Dans une monarchie "constitutionnelle" comme la GB (sauf qu'ils n'ont pas de constitution en fait), le pouvoir démocratique n'est qu'octroyé au peuple, ce dernier n'est donc pas par nature la source de la légitimité, l'idée de nation est alors beaucoup plus marquée.

Dans une république donnée, il y a des déterminations historiques laissées par le passé théocratique ou monarchique d'une société, d'où une tendance à se replier sur la nation et à se définir d'abord par ce qui différencie. Mais cela n'est pas le fait de la république en tant que telle. Les nationalismes et les communautarismes sont quand on les laisse croître soit carrément hostiles à terme à l'idée de république, soit indéfférents voire méprisants pour l'idée de communauté universelle acceptant en son sein toutes les différences religieuses, sociales, ethniques - différences acceptées parce que par nature la république les considère comme secondaires (ce que les nationalismes et communautarismes ne peuvent supporter)… »

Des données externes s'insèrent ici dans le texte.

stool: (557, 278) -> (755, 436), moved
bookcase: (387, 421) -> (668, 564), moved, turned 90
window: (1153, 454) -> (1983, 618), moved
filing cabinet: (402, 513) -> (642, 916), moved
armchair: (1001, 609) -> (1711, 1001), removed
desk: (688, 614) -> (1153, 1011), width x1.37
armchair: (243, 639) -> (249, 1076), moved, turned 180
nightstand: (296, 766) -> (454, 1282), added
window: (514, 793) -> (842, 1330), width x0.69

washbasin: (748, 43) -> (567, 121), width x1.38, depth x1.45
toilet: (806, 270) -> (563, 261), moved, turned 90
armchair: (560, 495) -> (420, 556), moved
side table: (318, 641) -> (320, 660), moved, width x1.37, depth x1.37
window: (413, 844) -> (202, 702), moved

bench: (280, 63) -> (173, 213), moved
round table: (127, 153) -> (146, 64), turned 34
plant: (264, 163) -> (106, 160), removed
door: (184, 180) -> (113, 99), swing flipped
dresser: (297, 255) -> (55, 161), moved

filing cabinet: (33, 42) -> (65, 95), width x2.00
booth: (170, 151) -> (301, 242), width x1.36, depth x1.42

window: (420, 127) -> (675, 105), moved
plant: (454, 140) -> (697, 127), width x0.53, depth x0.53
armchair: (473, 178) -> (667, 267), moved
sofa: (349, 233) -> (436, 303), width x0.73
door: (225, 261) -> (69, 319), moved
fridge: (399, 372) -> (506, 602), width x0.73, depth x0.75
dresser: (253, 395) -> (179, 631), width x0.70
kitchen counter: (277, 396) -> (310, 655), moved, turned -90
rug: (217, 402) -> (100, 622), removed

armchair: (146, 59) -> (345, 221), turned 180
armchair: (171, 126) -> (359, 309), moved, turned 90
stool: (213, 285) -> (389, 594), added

J’ai répondu : Formidable !! J’ai raison de ne pas voter alors !!!!! La république française n’est constitutionnellement pas assez républicaine.

La théocratie, c'est-à-dire l'idée que la légitimité et le pouvoir durable qui s'en suit, vient de Dieu et de ses représentants sur Terre, les prêtres.

Je suis pour la théocratie mais je réfute que le pouvoir soit donné à des quelconques représentants de Dieu sur Terre (et surtout pas aux prêtres de maintenant !!!). Ceux qui représentent Dieu sur Terre sont ceux qui agissent selon sa sagesse, à savoir ceux qui respectent les droits de l’homme (mais pas seulement). Comment pourrait fonctionner « ma » théocratie alors ?

Je n’ai pas encore bien réfléchi à la question en fait. Dans un premier temps, il pourrait s’agir effectivement d’une vraie république universelle et humaniste dont la devise pourrait être « ne vous faites pas des trésors sur la terre, où la mite et la rouille rongent, mais des trésors dans le ciel où la mite et la rouille ne rongent pas ». Mais dans l’état actuel des choses, cette idée n’a pas à être développée puisqu’elle est totalement inapplicable. Il faut d’abord que l’humanité se rende compte de son échec.